En sus excursiones a Reykjavik, Símon descubrió algo que necesitó cierto tiempo para asimilar, y que nunca llegó a comprender plenamente. En casa, Grímur era taciturno, irritable y violento. No toleraba que se le dirigiera la palabra. Utilizaba muchos tacos al hablar y acostumbraba a insultar a sus hijos y a su mujer; les hacía satisfacer cada uno de sus caprichos, y ay de ellos si no lo hacían. Pero al relacionarse con los demás, parecía que el monstruo hubiera cambiado de piel y se hubiera convertido en otra persona. En las primeras excursiones Símon pensó que vería a Grímur tal como se comportaba en casa, dedicándose a soltarle improperios a la gente y peleándose. Pero no fue así; más bien sucedió todo lo contrario. De repente, quería agradar a todos. Hablaba encantado con el tendero y hacía reverencias y cedía el paso cuando entraba alguien en la tienda y los trataba de usted. Incluso sonreía. Saludaba con un apretón de manos. A veces se encontraba con alguien a quien conocía de tiempo atrás y reía a carcajadas, con una risa alegre en vez de aquella risa extraña, seca y ronca que emitía en ocasiones cuando ultrajaba a su madre. Los hombres señalaban a Símon, y Grímur le ponía una mano encima de la cabeza y decía que era hijo suyo, sí, y qué grande estaba ya. Símon se inclinaba al principio, como esperando un golpe, y Grímur hacía broma.

Símon necesitó tiempo para comprender la duplicidad de su padre. No conocía aquella faceta suya. No entendía cómo podía ser de una forma en casa y de otra completamente distinta en cuanto ponía un pie fuera. No comprendía cómo Grímur podía adular y mostrarse humilde, hacer reverencias y tratar de usted a los demás si él era más poderoso que los cielos y tenía una autoridad ilimitada sobre la vida y la muerte. Cuando Símon habló de estas cosas con su madre, ella sacudió cansinamente la cabeza y le dijo, como siempre, que tuviera cuidado de no hacerle enfadar.
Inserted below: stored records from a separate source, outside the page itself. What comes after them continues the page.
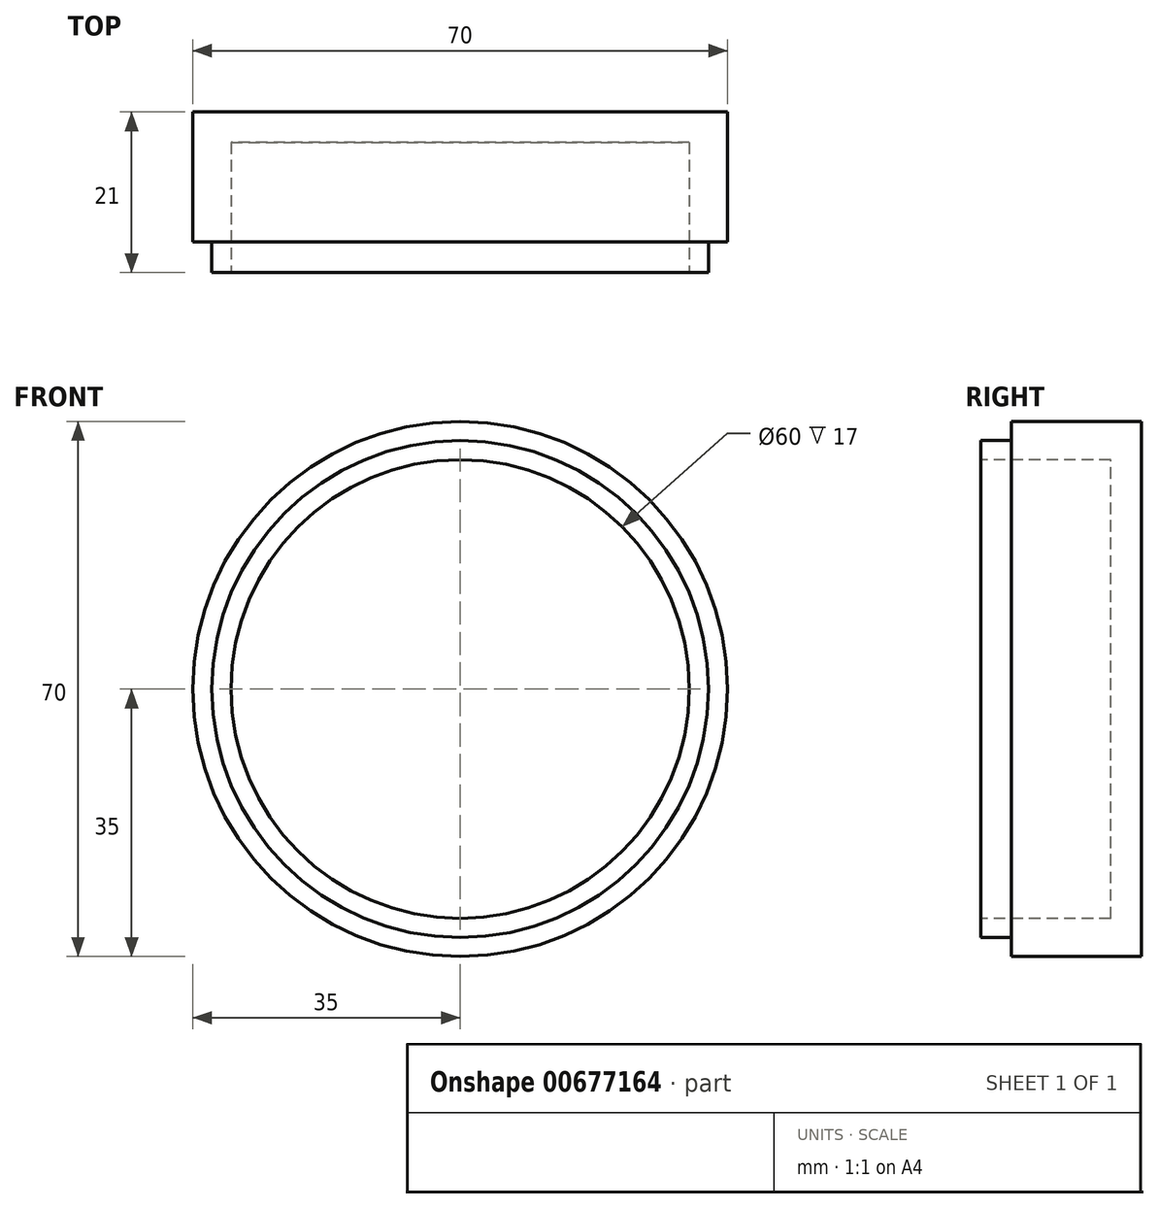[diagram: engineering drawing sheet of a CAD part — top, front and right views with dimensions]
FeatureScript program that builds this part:
annotation { "Feature Type Name" : "Feature", "Feature Type Description" : "" }
export const myFeature = defineFeature(function(context is Context, id is Id, definition is map)
    precondition{}
    {
        {
            var Q0;
            Q0=qCreatedBy(makeId("Front.planeOp"),FACE);
            var sketch = newSketch(context, id + "F0", { "sketchPlane" : qUnion([Q0])});
            skCircle(sketch, "E0", {"center": v(0, 0) * mm, "radius": 35 * mm});
            skSolve(sketch);
        }
        {
            var Q0;
            Q0=makeQuery(id+"F0.imprint","IMPRINT",FACE,{"disambiguationData":[TD([[makeQuery(id+"F0.imprint","IMPRINT",EDGE,{"derivedFrom":sQuery(id+"F0.wireOp",EDGE,"E0")}),1.0]])]});
            extrude(context, id + "F1", {"entities" : qUnion([Q0]), "depth" : 21 * mm, "offsetDistance" : 25 * mm});
        }
        {
            var Q0;
            Q0=makeQuery(id+"F1.opExtrude","CAP_FACE",FACE,{"disambiguationData":[OSD([sQuery(id+"F0.wireOp",EDGE,"E0")])],"isStart":false});
            var sketch = newSketch(context, id + "F2", { "sketchPlane" : qUnion([Q0])});
            skCircle(sketch, "E1", {"center": v(0, 0) * mm, "radius": 30 * mm});
            skSolve(sketch);
        }
        {
            var Q0;
            Q0=makeQuery(id+"F2.imprint","IMPRINT",FACE,{"disambiguationData":[TD([[makeQuery(id+"F2.imprint","IMPRINT",EDGE,{"derivedFrom":sQuery(id+"F2.wireOp",EDGE,"E1")}),1.0]])]});
            extrude(context, id + "F3", {"entities" : qUnion([Q0]), "operationType" : NewBodyOperationType.REMOVE, "oppositeDirection" : true, "depth" : 17 * mm, "offsetDistance" : 25 * mm});
        }
        {
            var Q0;
            Q0=makeQuery(id+"F1.opExtrude","CAP_FACE",FACE,{"disambiguationData":[OSD([sQuery(id+"F0.wireOp",EDGE,"E0")])],"isStart":false});
            var sketch = newSketch(context, id + "F4", { "sketchPlane" : qUnion([Q0])});
            skCircle(sketch, "E2", {"center": v(0, 0) * mm, "radius": 32.5 * mm});
            skSolve(sketch);
        }
        {
            var Q0;
            Q0=makeQuery(id+"F4.imprint","IMPRINT",FACE,{"disambiguationData":[TD([[makeQuery(id+"F4.imprint","IMPRINT",EDGE,{"derivedFrom":sQuery(id+"F4.wireOp",EDGE,"E2")}),-1.0]])]});
            extrude(context, id + "F5", {"entities" : qUnion([Q0]), "operationType" : NewBodyOperationType.REMOVE, "oppositeDirection" : true, "depth" : 4 * mm, "offsetDistance" : 25 * mm});
        }
    });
Porque no importaba que fuera Símon, Tómas o Mikkelína quien hiciera saltar la chispa: Grímur siempre la tomaría contra ella.

A veces pasaban meses entre una agresión y otra, incluso un año, pero no cesaban, y en ocasiones el intervalo era menor. Semanas. Su virulencia variaba. Era un golpe que llegaba de la nada, en ocasiones una cólera incontrolable; entonces arrojaba a la madre al suelo y la emprendía a patadas.

No era sólo la violencia física la maldición que se cernía sobre la familia y el hogar. Sus insultos podían tener el mismo efecto que un latigazo en el rostro. Despreciaba a Mikkelína, esa miserable inválida. Se burlaba de Tómas porque seguía mojando las sábanas por las noches. Y Símon era un vago de mil demonios. Todos intentaban cerrar los oídos.

A Grímur le daba igual que sus hijos lo viesen arremeter contra su madre, denigrarla con palabras que herían como navajas.

En los intervalos se preocupaba de ellos poco o nada. En general, hacía como si no existieran. En ocasiones se ponía a jugar con los chicos, e incluso dejaba ganar a Tómas. Algunas veces, los domingos, se iban todos a dar un paseo a pie hasta Reykjavik y les compraba golosinas. Unas cuantas veces, dejó incluso que los acompañara Mikkelína, y les organizaba el transporte en el camión del carbón para que no tuvieran que cargarla colina arriba. En aquellas excursiones, infrecuentes, ya que podía transcurrir un largo tiempo de una a otra, Símon veía a su padre casi como un ser humano. Casi como un padre.

En las escasas ocasiones en que Símon no veía a su padre como un déspota, le parecía misterioso e incomprensible. Era capaz de sentarse a la mesa de la cocina y tomar café y observar a Tómas jugar en el suelo, y pasaba la palma de la mano por la superficie de la mesa y le pedía a Símon, que iba a salir de casa cruzando la cocina, que le diera más café. En una ocasión, mientras éste le echaba el café en la taza, dijo:

– Me pongo tan furioso cuando lo pienso…

Símon se detuvo con la cafetera en las manos y se quedó en silencio a su lado.

– Me pongo furioso -dijo pasando la mano por la mesa.